Mr. Areán hopes that what we’ve learned about perpetrators seeking help during Covid will spur interest in a nationwide hotline here. It’s important, he told me, to move away from the paradigm that abusers will not seek help, because otherwise “our approaches will be punitive. And we need to get men help from noncoercive systems,” like medical and faith systems.

Indeed, there is a growing movement in the United States to move away from the referral of perpetrators only through criminal justice. David Adams, a co-founder and a co-director of the violence-intervention program Emerge in Massachusetts, said his group has worked to reach out to perpetrators rather than waiting for the courts to refer them. Roughly 30 percent of the participants are now self-referred. He says the group strives to be a community resource and to “create community accountability, not just accountability to courts.”
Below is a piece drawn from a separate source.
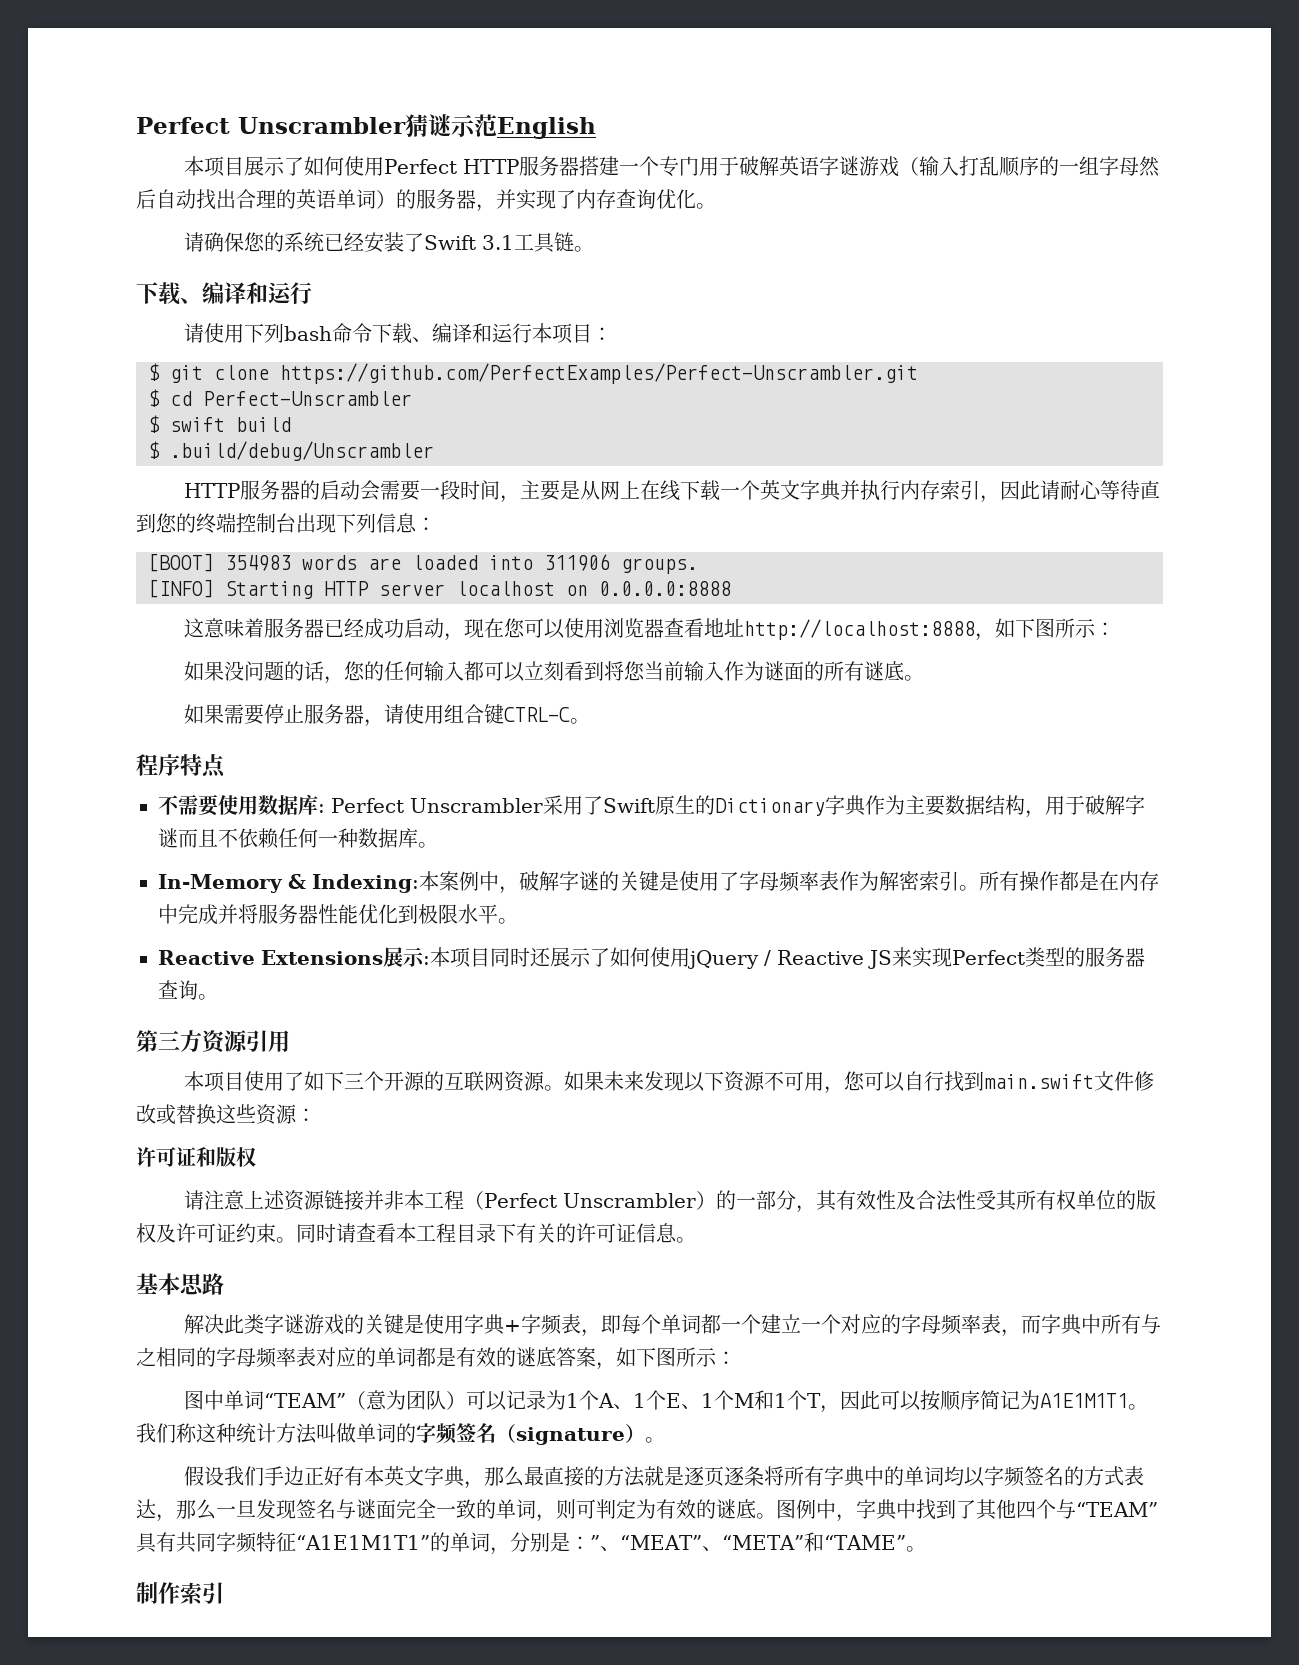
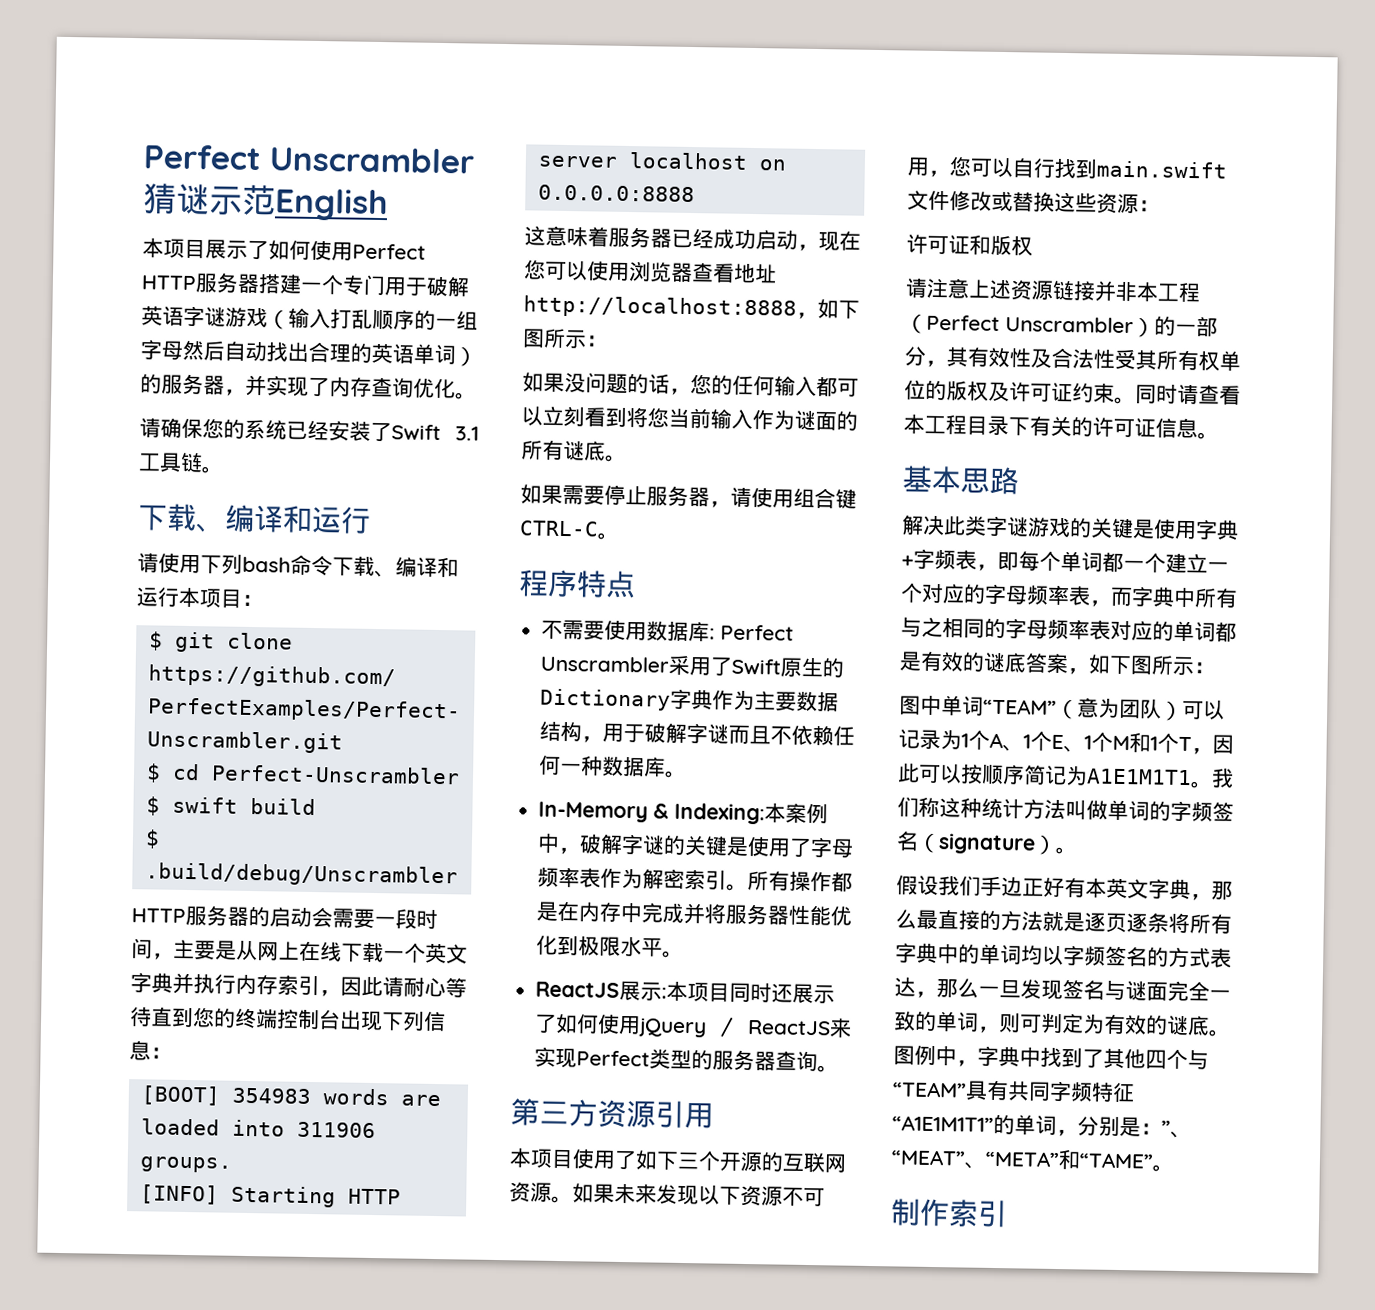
[158,950,383,965] Reactive Extensions -> [535,981,621,998] ReactJS
[777,950,892,969] Reactive JS -> [747,1020,831,1036] ReactJS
My father and I were lucky. We eventually found our way back to each other. Even in those years of darkness, when he hit and I hit back, we never stopped loving each other.

Love is what makes domestic violence so complicated to deal with, and sometimes so deadly. But love can compel change. In this, domestic abuse is different from all other crime. My father and I spent the rest of our lives building a relationship. When he died unexpectedly just before the start of the pandemic, I grieved for his sudden and complete absence. But I also grieved for the loss of all those years.

Rachel Louise Snyder, a professor at American University, is the author of “No Visible Bruises” and the forthcoming memoir “Women We Buried, Women We Burned.”